Your failure to find answers doesn't prove that they don't exist. (Obviously
- it's impossible to prove nonexistence of a thing.) If you had asked
first, someone might have pointed you in the right direction and saved you a lot of effort.
I would wager, based on a few years of time on this list, that what one WOULD get should one ask such a question is "RTFM," perhaps sprinkled with comments about "newbie mistakes" and how people have the mistaken impression that skim reading documentation will answer all their questions.
You would have already lost that bet. http://www.openldap.org/lists/openldap-software/200702/msg00127.html The first response to the original thread is a request for clarification, to find out why the poster was trying to go down this route:
What distributed authentication system do you use that is supported by pam but is not supported directly by LDAP or SASL?
Whenever I see a post that is asking for something that doesn't make sense, I ask for more context and more clarification.
Yes, some people on this list have a tendency to post answers without taking the time to understand the original question. There's not much we can do about that; the fact that they're even willing to try to help is already sometimes more than can be expected.
And yes, people *do* have a tendency to skim the documentation, thus missing the answer that was already staring them in the face. http://www.openldap.org/lists/openldap-software/200702/msg00121.html Your criticism of that point is completely baseless.
Besides, Emmanuel did his best in attempting to actually remedy the situation by providing some information in an organized form. He didn't get it all right, but instead of getting helpful feedback, he is getting flamed! Most of his questions go unanswered, though he's getting "RTFM" comments and the like.
I think characterizing the responses as flames is unwarranted.
Starting with the first response, little positive information was given (aside from "that's deprecated"). Shouldn't some sort of alternative be outlined? (Granted, Tonni did give a positive suggestion.)
Little positive information was provided in the first response because the initial post didn't provide enough context from which to formulate an answer.
Look, the bottom line is that the documentation could get better. When people who are willing to *try* to improve it do so, it would be nice if we could actually facilitate that improvement instead of thwarting it.

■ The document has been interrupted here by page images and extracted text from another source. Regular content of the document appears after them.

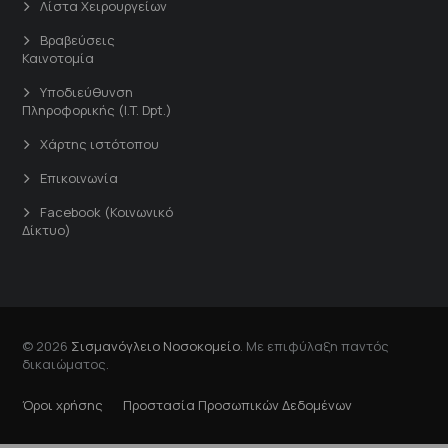
Λίστα Χειρουργείων
Βραβεύσεις
Καινοτομία
Υποδιεύθυνση
Πληροφορικής (I.T. Dpt.)
Χάρτης ιστότοπου
Επικοινωνία
Facebook (Κοινωνικό
Δίκτυο)
© 2026
Σισμανόγλειο Νοσοκομείο
. Με επιφύλαξη παντός
δικαιώματος.
Όροι χρήσης
Προστασία Προσωπικών Δεδομένων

As you've already noted, there's plenty of documentation all over the web written by people "trying to improve things" that is clearly wrong. If you're going to try to document something, the right way is not to sit in a vacuum tinkering and coming out to the world and saying "after zillions of hours banging my head against the wall, this is what I came up with."
The right way is starting a dialogue, asking questions where you're uncertain about a point, until you arrive at a correct answer. The channels for that dialogue are wide open.

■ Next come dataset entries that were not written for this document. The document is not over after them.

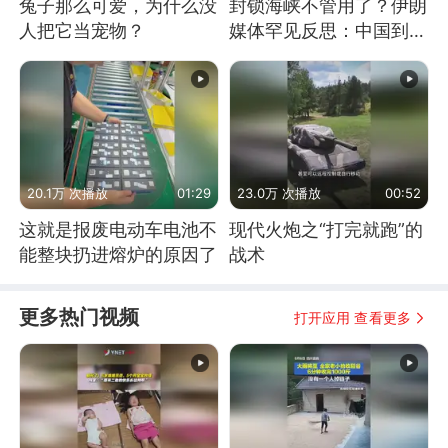
兔子那么可爱，为什么没
封锁海峡不管用了？伊朗
人把它当宠物？
媒体罕见反思：中国到底
是不是在"拆台"
20.1万 次播放
01:29
23.0万 次播放
00:52
这就是报废电动车电池不
现代火炮之“打完就跑”的
能整块扔进熔炉的原因了
战术
更多热门视频
打开应用 查看更多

The solution, I would assert, doesn't require much more than a change of attitude (or at least a change of mode of expression). OpenLDAP has a steep learning curve, and people who document it as they learn it may indeed be the best contributors to documentation because they still know what sort of thing trips up the newcomer.

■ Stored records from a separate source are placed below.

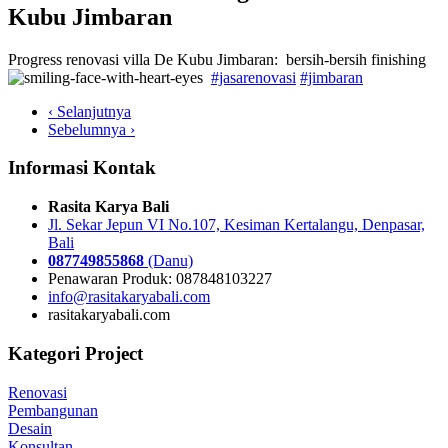
Kubu Jimbaran
Progress renovasi villa De Kubu Jimbaran: bersih-bersih finishing
#jasarenovasi
#jimbaran
‹ Selanjutnya
Sebelumnya ›
Informasi Kontak
Rasita Karya Bali
Jl. Sekar Jepun VI No.107, Kesiman Kertalangu, Denpasar,
Bali
087749855868
(Danu)
Penawaran Produk: 087848103227
info@rasitakaryabali.com
rasitakaryabali.com
Kategori Project
Renovasi
Pembangunan
Desain
Konsultan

Keeping a log of the steps you took to get where you are is of course a good practice. But asking for help before you take a series of questionable steps, instead of after you've already taken them, is a better practice.
OpenLDAP does not have a steep learning curve. Just for example, a few people came up to me after my SCALE talk to say how brain-dead easy it was to get OpenLDAP up and running after struggling unsuccessfully with other servers.
Using OpenLDAP requires that you know LDAP, and if you don't have that knowledge, then yes, there's a steep learning curve. But that curve is there no matter whose LDAP software you use.